Die Szene knüpft an an die Erfahrungswelt der Fischer am See Genezareth. Dessen gefährliche Fallwinde waren allen bekannt. Das – zumal bei Dunkelheit und Sturm – bedrohliche Meer ist seit den Psalmen Bild für die Gefährdung menschlichen Lebens in der Welt. Als verfolgte und bedrohte religiöse Minderheit fühlen sich die Christen der damaligen Zeit mit Sicherheit unmittelbar angesprochen. Und in allem Aufruhr, in aller Gefahr ist Gott in Jesus die Ruhe selbst. „Von guten Mächten wunderbar geborgen“, so hat der Theologe Dietrich Bonhoeffer gedichtet. Ich komme auf ihn zurück.

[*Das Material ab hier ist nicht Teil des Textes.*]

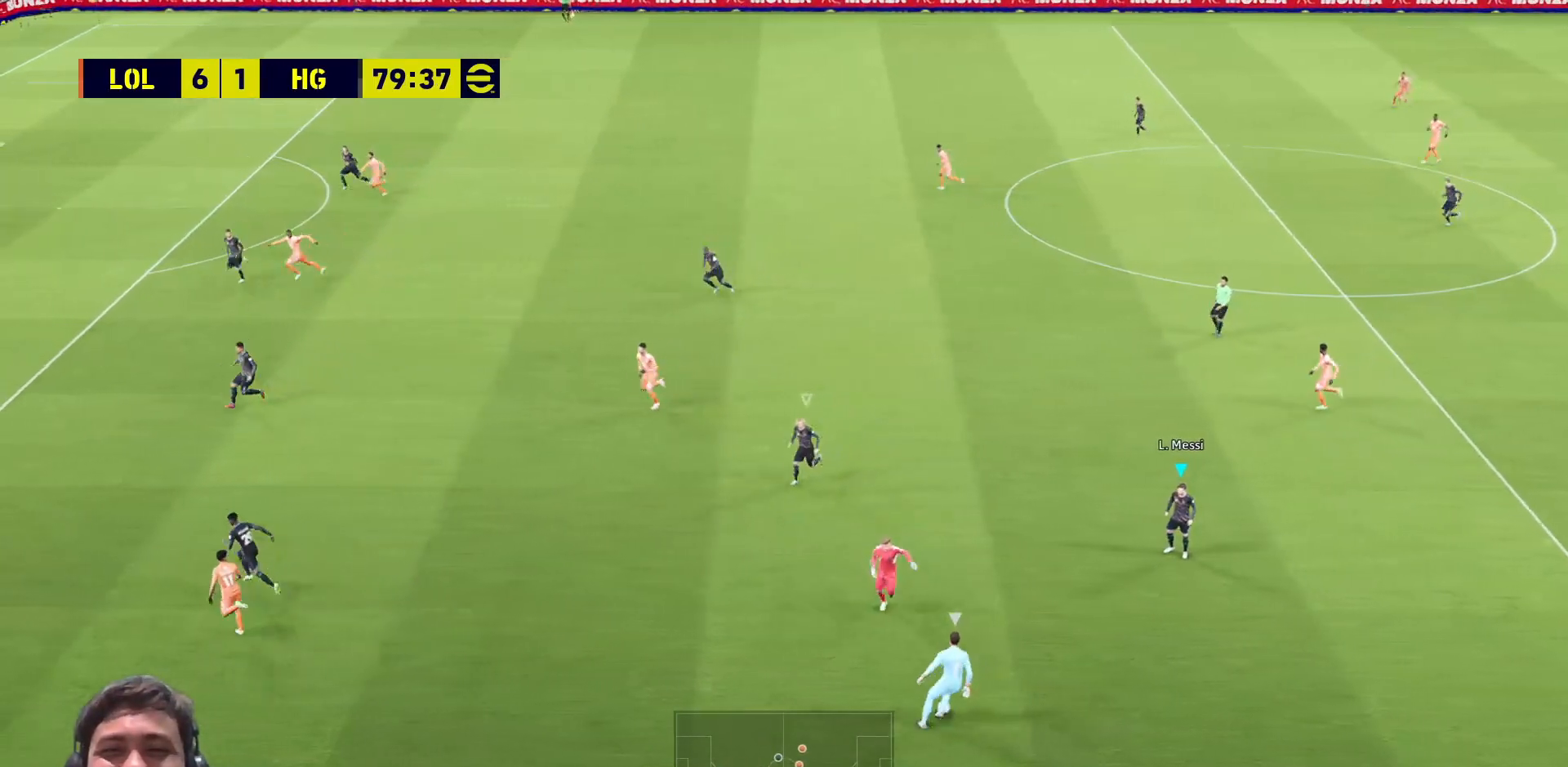
{"buttons": ["TRIANGLE"], "left_stick": "center", "right_stick": "center", "events": []}
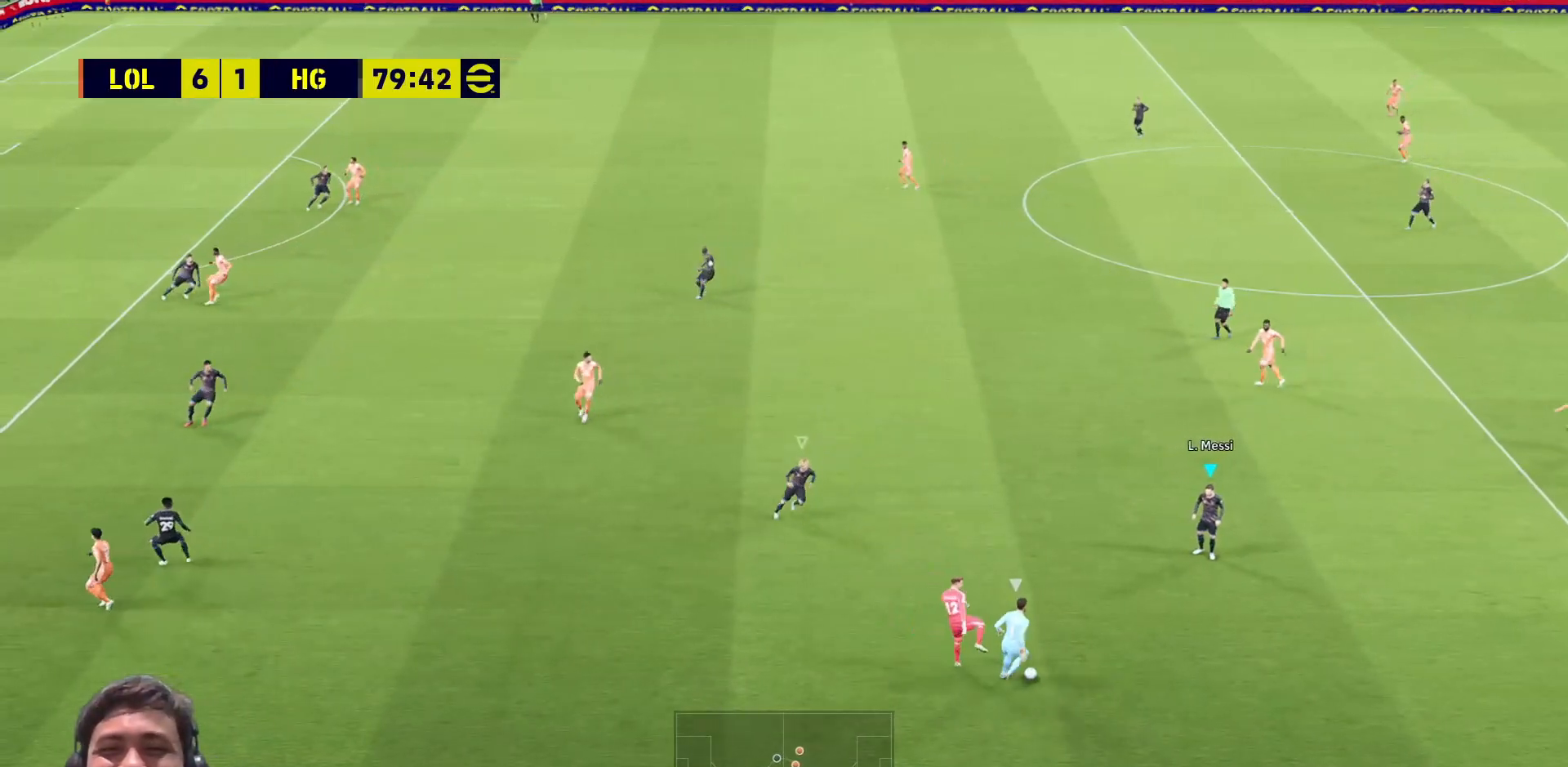
{"buttons": ["TRIANGLE"], "left_stick": "center", "right_stick": "center", "events": []}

Die Welt ist aus den Fugen. Das beschreibt die Bibelstelle. Wellen, Windwirbel von allen Seiten. Das Wasser dicht am Boot. Und Jesus? Ist die Ruhe selbst, verschläft die Panik um ihn herum. Selbst als die anderen ihn wecken, lässt er sich von deren Aufregung nicht anstecken. Mit einer Handbewegung und zwei Wörtern besänftigt er Wind und Meer. – Die Welt ist aus den Fugen. … Wie kann ich trotzdem innerlich ruhig bleiben – und damit handlungsfähig? Mir hilft, mich zu besinnen …
(Martin Vorländer in: Ev. Verlagsanstalt -Hg.- Fastenkalender Luft holen! Sieben Wochen ohne Panik, Leipzig, 2024, Tag 3. April)
Mich besinnen, um Ruhe und Handlungsfähigkeit zu bewahren oder neu zu erlangen. Besinnen … Wer sich besinnt, der erinnert sich an etwas oder jemanden, er nimmt die gegenwärtige Situation wahr, bedenkt sie, denkt nach, er lässt grübelnd die Gedanken schweifen, richtet seine Gedanken aber auch über die Gegenwart hinaus auf die Zukunft.
Also, besinnen wir uns und erinnern uns zunächst. Ich möchte heute erinnern an Dietrich Bonhoeffer. Ich tue das nicht zum ersten Mal. Heute aber in Erinnerung an seine Ermordung durch die SS im KZ Flossenbürg am 9. April 1945, und zwar auf persönlichen Befehl von Hitler.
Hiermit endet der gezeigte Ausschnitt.